Les mutilations génitales féminines (MGF) sont une pratique qui consiste à altérer ou léser les organes génitaux de la femme pour des raisons non médicales. Grave violation des droits de la personne, cette pratique traditionnelle ancestrale est un problème de santé publique induisant des risques pour la santé tant physique que psychologique. Les mutilations génitales féminines sont presque toujours pratiquées sur des mineures et constituent de ce fait également une violation des droits de l’enfant.
Au Burkina Faso, cette pratique est illégale. Et pourtant, elle fait encore chaque jour des victimes parmi les femmes et les filles. Les normes sociales et la pression des pairs jouent un rôle majeur à cet égard. Dans la région du Centre-Est du Burkina Faso, Enabel enquête sur les motifs sous-jacents de cette pratique, en collaboration avec le gouvernement, le personnel de santé, les organisations de femmes et de jeunes burkinabè, ainsi que les chef·fes de communauté. L’objectif est d’optimiser la stratégie de sensibilisation et de lutter de manière ciblée contre les MGF..
Cadre légal
En 1996, le Burkina Faso a adopté une loi sanctionnant cette pratique. Révisée en 2018, ladite loi prévoit désormais des peines de prison et des amendes supplémentaires.
Une enquête gouvernementale réalisée en 2015 montre que 84,7 % des femmes interrogées pensent que les MGF devraient être progressivement éliminées. Les femmes qui vivent dans les villes rejettent cette pratique plus fréquemment que celles vivant à la campagne. Il n’empêche que 18 % des Burkinabè – hommes et femmes confondu·es – pensent que cette pratique devrait être maintenue.***
Le gouvernement du Burkina Faso, en collaboration avec plusieurs partenaires de développement, a déployé des efforts pour mettre en place des campagnes de sensibilisation, qui ont produit des résultats positifs prudents. La prévalence chez les filles âgées de 15 à 19 ans est de 42,4 %, alors qu’elle est de 87,4 % pour celles âgées de 45 à 49 ans.** Il se peut dès lors que les cas d’excision diminuent de génération en génération.
Le cadre législatif ne semble toutefois pas suffisant pour éradiquer totalement cette pratique.

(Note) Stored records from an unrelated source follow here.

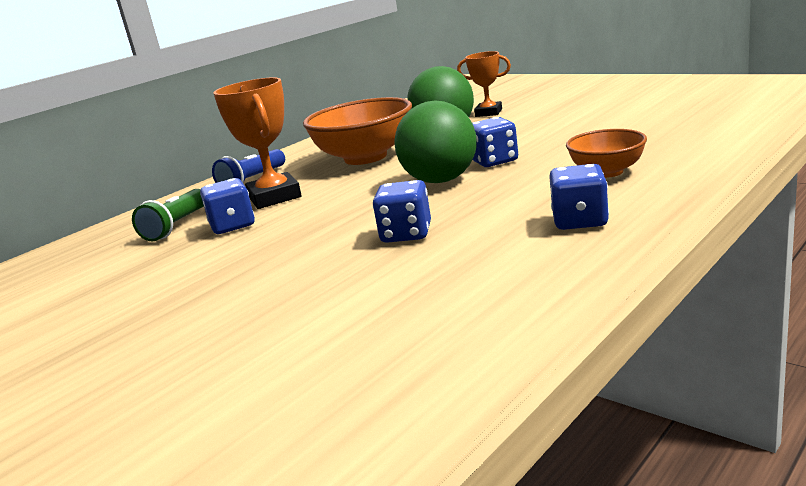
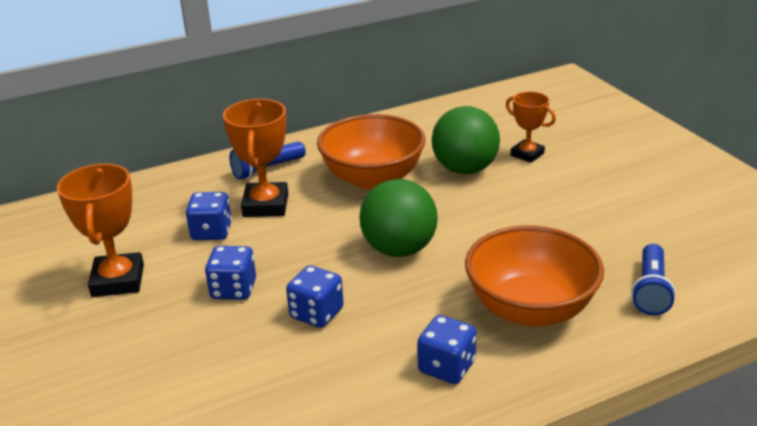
camera: 20 degrees right, 10 degrees up
green flashlight [132,189,204,241] -> none
blue dice [472,117,518,167] -> blue dice moved to [205,246,256,300]
orange bowl [566,129,647,178] -> orange bowl [465,225,604,327], size x1.77
none -> orange trophy [57,164,144,297]
none -> blue flashlight [631,244,676,315]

Une loi à elle seule ne suffit pas
La mise en place de nouvelles mesures visant à renforcer la loi s’est accompagnée d’autres défis à relever. Parfois, les femmes excisées au Burkina Faso ne font pas appel à des soins médicaux appropriés précisément en raison de ces nouvelles mesures.
Ainsi, elles n’osent souvent pas accoucher dans un hôpital de peur que la sage-femme ou le gynécologue n’avertisse la police comme l’exige la loi. Ou encore, des jeunes filles malades, ayant subi des MGF, ne sont pas emmenées chez un·e médecin, car celui ou celle-ci pourrait établir lors de la visite médicale que la jeune fille a été excisée.
Par conséquent, il est essentiel d’investir dans une éducation culturellement adaptée et dans des activités de sensibilisation du public pour accompagner ces lois afin de continuer à faire reculer cette pratique et de combattre ses effets secondaires négatifs.
Comprendre le pourquoi
Mais quelle est alors la meilleure façon de procéder ? Afin d’obtenir une réponse à cette question, il est important d’examiner les raisons invoquées par les communautés elles-mêmes pour justifier la poursuite des MGF. Des entretiens de recherche révèlent les motifs suivants :
la culture et la tradition, des raisons d’ordre social comme la possibilité de se marier, des avantages perçus pour la santé, la pression des ancien·nes, la régulation du désir sexuel des femmes, et certaines répercussions comme l’aliénation au sein de la communauté et de son réseau de référence.
Malgré l’adoption de la loi, la pratique se poursuit toujours 24 ans plus tard. Et c’est précisément la raison pour laquelle Enabel veut réellement comprendre pourquoi ces arguments sont invoqués et pourquoi ils sont jugés suffisamment importants pour perpétuer les MGF. En collaboration avec le gouvernement et les citoyen·nes de la région du Centre-Est, nous entendons trouver des solutions durables.
À cette fin, nous travaillons en partenariat avec des instituts de recherche au Burkina Faso et en Belgique. L’Université de Liège, l’Université catholique de Louvain-la-Neuve, l’Université de Gand et l’Institut Supérieur des Sciences de la Population de Ouagadougou s’associent pour réaliser une vaste étude socioanthropologique.Les premiers résultats sont attendus au printemps 2021 et seront progressivement affinés.